THE TASK: Type the records that follow again exactly as written, but drop the pictures.

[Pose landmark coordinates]
--------------------------------------------------

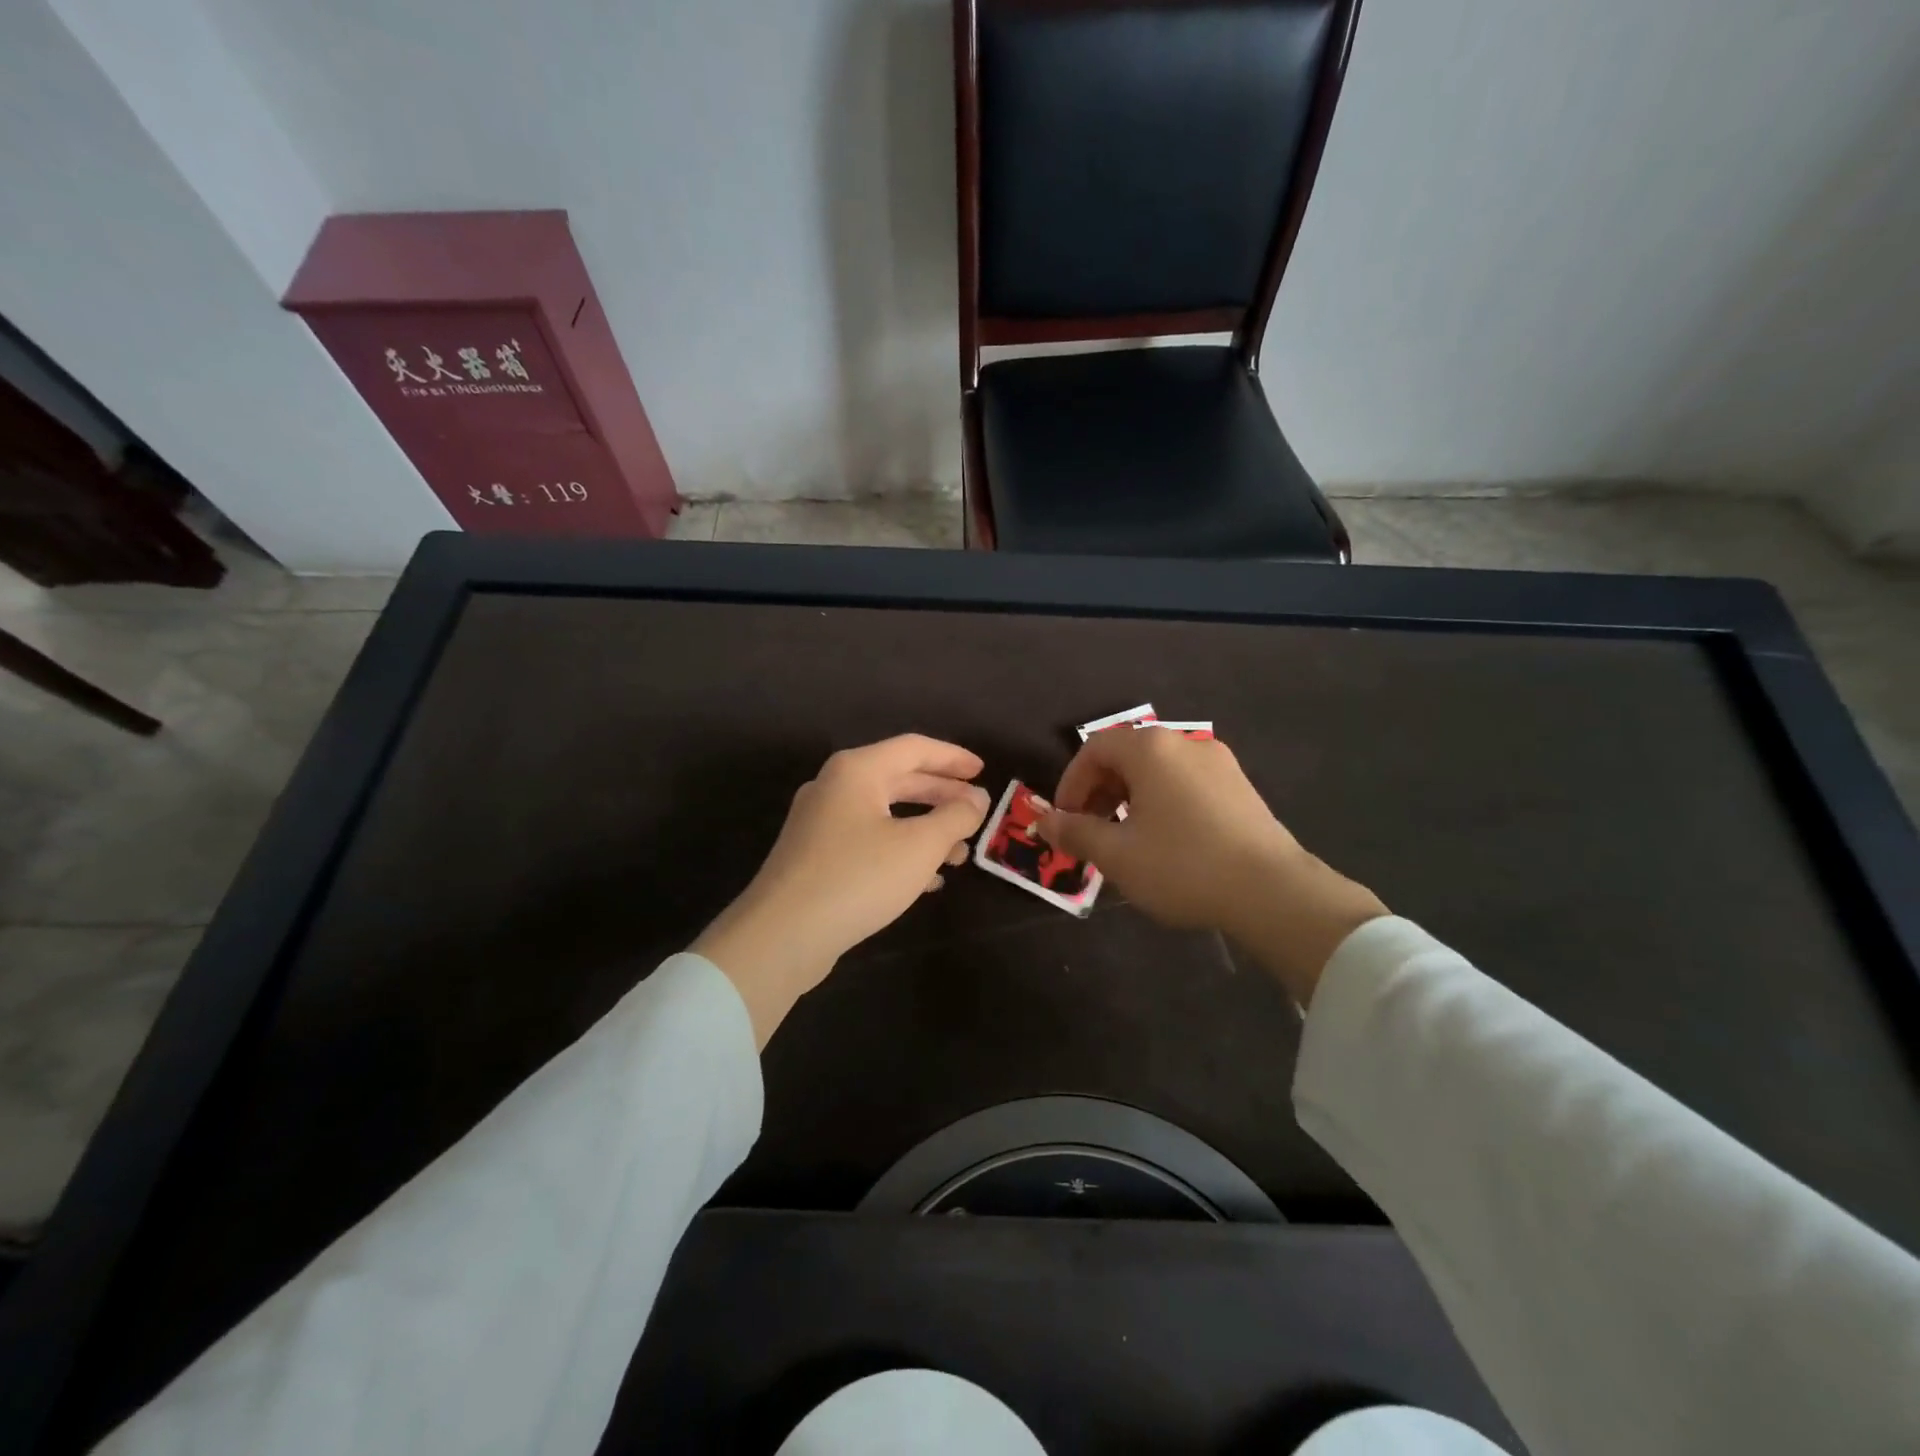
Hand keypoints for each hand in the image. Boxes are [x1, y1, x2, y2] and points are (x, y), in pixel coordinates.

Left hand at [693, 735, 990, 1045]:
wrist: (782, 935)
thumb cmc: (858, 877)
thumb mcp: (920, 846)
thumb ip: (955, 817)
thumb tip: (977, 798)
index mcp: (857, 771)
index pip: (914, 748)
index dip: (953, 757)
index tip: (984, 771)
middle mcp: (835, 788)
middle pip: (899, 779)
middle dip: (942, 796)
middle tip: (977, 811)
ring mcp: (820, 823)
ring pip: (885, 814)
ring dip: (925, 829)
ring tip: (960, 853)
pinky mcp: (815, 858)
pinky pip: (868, 841)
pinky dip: (900, 851)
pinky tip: (927, 881)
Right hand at [1038, 727, 1386, 1004]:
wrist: (1273, 892)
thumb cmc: (1183, 866)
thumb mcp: (1117, 854)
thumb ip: (1075, 832)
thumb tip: (1043, 822)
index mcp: (1151, 749)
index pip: (1094, 749)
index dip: (1071, 783)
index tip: (1065, 821)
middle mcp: (1185, 743)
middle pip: (1126, 756)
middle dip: (1098, 792)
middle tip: (1090, 833)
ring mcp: (1218, 763)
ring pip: (1157, 771)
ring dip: (1129, 799)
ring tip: (1125, 840)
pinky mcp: (1240, 787)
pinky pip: (1185, 784)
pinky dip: (1161, 803)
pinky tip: (1165, 842)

--------------------------------------------------

ANSWER TO THE PROBLEM:
Hand keypoints for each hand in the image. Boxes are [x1, y1, x2, y2] and points are (x, y), in pixel coordinates.

Left hand at [693, 735, 990, 1045]:
wrist: (782, 935)
thumb cmc: (858, 877)
thumb mcp: (920, 846)
thumb ip: (955, 817)
thumb tip: (977, 798)
index mcp: (857, 771)
index pip: (914, 748)
index dip: (953, 757)
index tip: (984, 771)
middle mcp: (835, 788)
middle pip: (899, 779)
middle dip: (942, 796)
middle tip: (977, 811)
ring mcp: (820, 823)
ring pip: (885, 814)
ring dip: (925, 829)
ring tip: (960, 853)
pinky mcp: (815, 858)
pinky pip: (868, 841)
pinky dip: (900, 851)
pinky tip: (927, 881)
Right hand at [1038, 727, 1386, 1004]:
wrist: (1273, 892)
thumb cmc: (1183, 866)
thumb mcp: (1117, 854)
thumb ip: (1075, 832)
thumb tip: (1043, 822)
index mcp: (1151, 749)
index pip: (1094, 749)
index dip: (1071, 783)
index tip: (1065, 821)
middle mcp: (1185, 743)
middle pip: (1126, 756)
middle dip: (1098, 792)
middle tip: (1090, 833)
ring mcp: (1218, 763)
ring pip: (1157, 771)
ring dip: (1129, 799)
ring tip: (1125, 840)
pinky mcp: (1240, 787)
pinky pip: (1185, 784)
pinky dip: (1161, 803)
pinky tip: (1165, 842)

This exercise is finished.